Reversed causation. Diffusion happens first (driven by concentration gradient) and creates the exposed ions and thus the field; the field then opposes further diffusion.
"Since holes are positive, the p-side develops positive ions."
Wrong sign. The p-side is doped with acceptors; when holes leave, they uncover fixed negative acceptor ions (NA−). Positive donor ions appear on the n-side.
"At equilibrium diffusion current is zero."
Not zero individually. Diffusion current is large and nonzero; it is exactly cancelled by an equal and opposite drift current, giving zero net current.
"The barrier stops forming once all mobile carriers have recombined everywhere."
It stops far earlier. The field grows only until drift balances diffusion at the junction; the bulk regions keep their mobile carriers — only the thin depletion zone is emptied.
"We used the Einstein relation just to simplify algebra."
It's physics, not cosmetics. Dn/μn=kT/q links how strongly a carrier diffuses to how strongly a field drags it, both set by thermal energy — that shared origin is why drift and diffusion can balance at one clean potential.
Why does the depletion region stop growing instead of eating the whole crystal?
As it widens the ionic dipole and its field grow, and the drift force from that field rises until it exactly opposes diffusion; at that balance the driving force for net crossing vanishes.
Why is the built-in potential barely changed by doping while diode turn-on is roughly fixed at 0.7 V?
Because Vbi depends on doping only through a logarithm, so even large doping changes shift it by tens of millivolts — hence silicon barriers cluster near 0.6–0.7 V.
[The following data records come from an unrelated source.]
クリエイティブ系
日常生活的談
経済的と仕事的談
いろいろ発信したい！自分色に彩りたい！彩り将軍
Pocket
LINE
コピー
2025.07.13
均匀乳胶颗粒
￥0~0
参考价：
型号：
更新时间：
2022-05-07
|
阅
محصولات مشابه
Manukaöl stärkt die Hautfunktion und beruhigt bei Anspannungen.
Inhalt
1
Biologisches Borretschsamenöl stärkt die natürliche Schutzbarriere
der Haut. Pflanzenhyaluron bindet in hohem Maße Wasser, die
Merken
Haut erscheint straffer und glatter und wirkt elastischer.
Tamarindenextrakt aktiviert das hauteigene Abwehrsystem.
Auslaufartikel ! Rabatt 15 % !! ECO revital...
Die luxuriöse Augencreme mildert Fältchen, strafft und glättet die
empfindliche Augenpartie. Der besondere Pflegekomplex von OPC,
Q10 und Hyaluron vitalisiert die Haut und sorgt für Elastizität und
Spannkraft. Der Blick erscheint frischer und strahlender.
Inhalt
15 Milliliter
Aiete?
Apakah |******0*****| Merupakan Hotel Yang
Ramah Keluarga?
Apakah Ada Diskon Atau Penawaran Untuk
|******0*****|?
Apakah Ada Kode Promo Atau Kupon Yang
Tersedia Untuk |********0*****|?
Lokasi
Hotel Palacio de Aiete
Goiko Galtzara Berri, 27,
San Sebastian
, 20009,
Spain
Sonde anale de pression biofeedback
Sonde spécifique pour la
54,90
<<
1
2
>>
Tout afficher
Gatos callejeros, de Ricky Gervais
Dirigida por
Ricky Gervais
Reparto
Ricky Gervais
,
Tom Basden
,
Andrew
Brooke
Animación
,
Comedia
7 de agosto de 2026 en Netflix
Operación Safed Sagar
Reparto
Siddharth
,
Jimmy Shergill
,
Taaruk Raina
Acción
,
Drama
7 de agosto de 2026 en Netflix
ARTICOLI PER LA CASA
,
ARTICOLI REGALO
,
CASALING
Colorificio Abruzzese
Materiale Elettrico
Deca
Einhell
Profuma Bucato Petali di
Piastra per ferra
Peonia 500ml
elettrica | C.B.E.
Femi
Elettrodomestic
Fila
Why must the total charge on the p-side of the depletion region equal that on the n-side?
The depletion region as a whole is neutral (it came from neutral material), so exposed negative acceptor charge must match exposed positive donor charge: NAxp=NDxn.
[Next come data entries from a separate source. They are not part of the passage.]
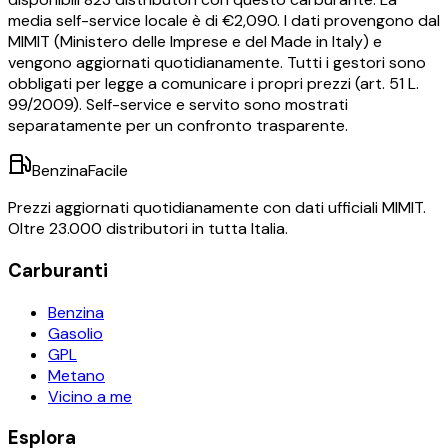
media self-service locale è di €
2,090
.
I dati provengono dal
MIMIT (Ministero delle Imprese e del Made in Italy) e
vengono aggiornati quotidianamente. Tutti i gestori sono
obbligati per legge a comunicare i propri prezzi (art. 51 L.
99/2009). Self-service e servito sono mostrati
separatamente per un confronto trasparente.
BenzinaFacile
Prezzi aggiornati quotidianamente con dati ufficiali MIMIT.
Oltre 23.000 distributori in tutta Italia.
Carburanti
Benzina
Gasolio
GPL
Metano
Vicino a me
Esplora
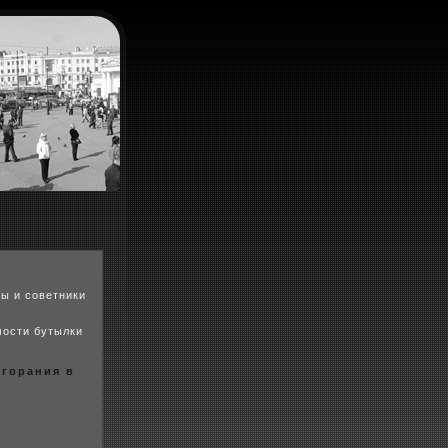
ы и советники
мости бутылки
горания в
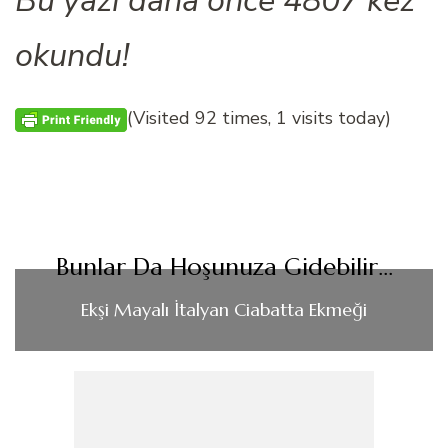
okundu!
(Visited 92 times, 1 visits today)
Bunlar Da Hoşunuza Gidebilir...
Ekşi Mayalı İtalyan Ciabatta Ekmeği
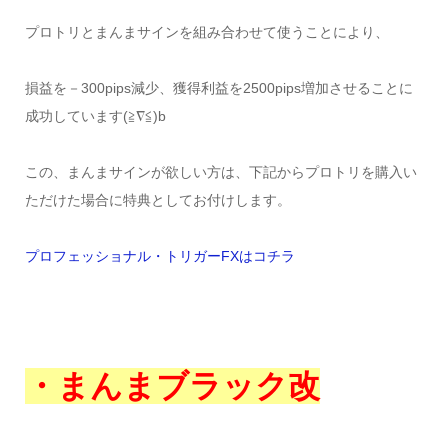
プロトリとまんまサインを組み合わせて使うことにより、
損益を－300pips減少、獲得利益を2500pips増加させることに
成功しています(≧∇≦)b
この、まんまサインが欲しい方は、下記からプロトリを購入い
ただけた場合に特典としてお付けします。
プロフェッショナル・トリガーFXはコチラ
・まんまブラック改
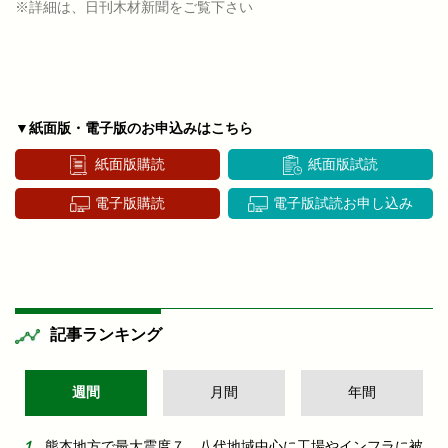
※詳細は、日刊木材新聞をご覧下さい
▼紙面版・電子版のお申込みはこちら
紙面版購読
紙面版試読
電子版購読
電子版試読お申し込み
記事ランキング
週間
月間
年間
熊本地方で最大震度７ 八代地域中心に工場やインフラに被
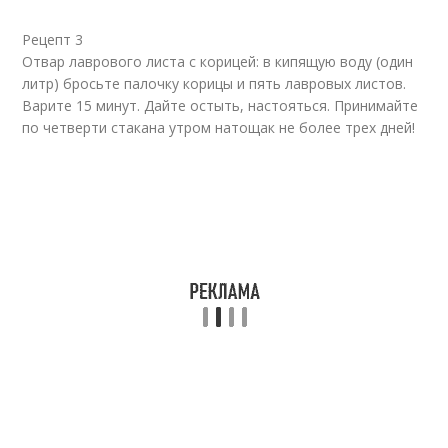
Рецепт 3
Отвар лаврового листа с корицей: в кипящую воду (один
литр) бросьте палочку корицы и пять лавровых листов.
Варите 15 минут. Дайте остыть, настояться. Принимайте
по четверти стакана утром натощак не более трех дней!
Why can't Vbi act as a free battery to run a motor?
It's an equilibrium potential; the contact potentials at the wires exactly cancel it, giving zero net loop EMF. A nonzero one would let you extract work forever, violating the second law.
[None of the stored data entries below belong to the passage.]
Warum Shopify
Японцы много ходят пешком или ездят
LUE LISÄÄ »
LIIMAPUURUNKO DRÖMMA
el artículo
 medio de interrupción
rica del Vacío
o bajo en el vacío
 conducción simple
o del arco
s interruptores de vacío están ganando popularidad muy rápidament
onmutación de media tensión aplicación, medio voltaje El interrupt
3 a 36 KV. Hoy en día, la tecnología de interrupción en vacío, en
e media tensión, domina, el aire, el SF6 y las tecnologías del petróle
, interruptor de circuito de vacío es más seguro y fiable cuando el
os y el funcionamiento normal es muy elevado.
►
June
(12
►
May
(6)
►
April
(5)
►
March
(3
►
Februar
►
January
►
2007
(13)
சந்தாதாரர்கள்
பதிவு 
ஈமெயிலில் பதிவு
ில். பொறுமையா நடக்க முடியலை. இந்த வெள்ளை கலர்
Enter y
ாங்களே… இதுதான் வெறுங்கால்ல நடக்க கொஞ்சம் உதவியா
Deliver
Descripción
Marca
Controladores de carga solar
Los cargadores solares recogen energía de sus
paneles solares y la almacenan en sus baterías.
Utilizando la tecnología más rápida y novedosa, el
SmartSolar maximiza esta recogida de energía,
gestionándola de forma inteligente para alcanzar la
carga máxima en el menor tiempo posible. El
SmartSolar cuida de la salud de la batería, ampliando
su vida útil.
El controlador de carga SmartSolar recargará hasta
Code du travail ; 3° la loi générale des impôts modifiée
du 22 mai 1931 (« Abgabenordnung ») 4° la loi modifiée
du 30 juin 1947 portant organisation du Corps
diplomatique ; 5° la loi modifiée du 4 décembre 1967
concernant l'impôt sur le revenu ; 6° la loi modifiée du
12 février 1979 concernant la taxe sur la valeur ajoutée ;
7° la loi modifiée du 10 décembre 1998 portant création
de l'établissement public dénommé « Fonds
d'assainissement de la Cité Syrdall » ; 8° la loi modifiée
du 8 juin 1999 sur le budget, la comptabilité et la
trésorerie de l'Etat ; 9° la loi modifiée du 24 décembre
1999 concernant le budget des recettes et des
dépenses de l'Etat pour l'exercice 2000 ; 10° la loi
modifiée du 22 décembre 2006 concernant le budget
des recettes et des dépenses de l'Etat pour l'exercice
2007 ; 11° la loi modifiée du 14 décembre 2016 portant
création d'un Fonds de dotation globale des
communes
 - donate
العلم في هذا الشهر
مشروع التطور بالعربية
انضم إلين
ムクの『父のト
Why does the field point specifically from the n-side toward the p-side?
The uncovered ions form a dipole with positive donors on n and negative acceptors on p, and field lines run from positive to negative charge, hence n→p — conveniently the direction that pushes electrons back to n and holes back to p.
Why is np (electrons on the p-side) taken as ni2/NA in the Vbi formula?
On the p-side holes dominate at p≈NA, and mass-action np=ni2 fixes the minority electrons at np=ni2/NA.
What happens to the depletion width as one side is doped extremely heavily (a "one-sided" junction)?
The heavily doped side needs almost no width to supply its charge, so the depletion region lies almost entirely in the lightly doped side.
If a region were doped so lightly it were nearly intrinsic (ND→ni), what happens to Vbi?
The ratio NAND/ni2 shrinks toward NA/ni, and if both sides approached intrinsic the log tends to zero — no doping difference, no built-in barrier.
What is the built-in potential of a junction between two identically doped n-type regions?
Zero. There is no p-to-n transition, no net concentration gradient of the same carrier across a boundary, so nothing to diffuse and unbalance — no junction forms.
As temperature approaches absolute zero, what happens to the equilibrium picture?
Carriers freeze onto their dopants (ni→0), diffusion effectively stops, and the simple thermal-voltage derivation (VT=kT/q→0) breaks down — the equilibrium argument assumes thermally mobile carriers.
If diffusion somehow overshot and made the field too strong, what would happen?
The excess field would drift carriers back faster than they diffuse out, refilling the edge of the depletion region until drift and diffusion re-balance — the equilibrium is self-correcting.
Recall One-line self-test
Cover everything: can you state (a) which ions sit on each side, (b) which way the field points, (c) why net current is zero, and (d) why Vbi isn't a usable battery — each in one sentence with a because?
Check ::: (a) negative acceptors on p, positive donors on n; (b) field points n→p; (c) drift cancels diffusion; (d) contact potentials cancel it around the loop.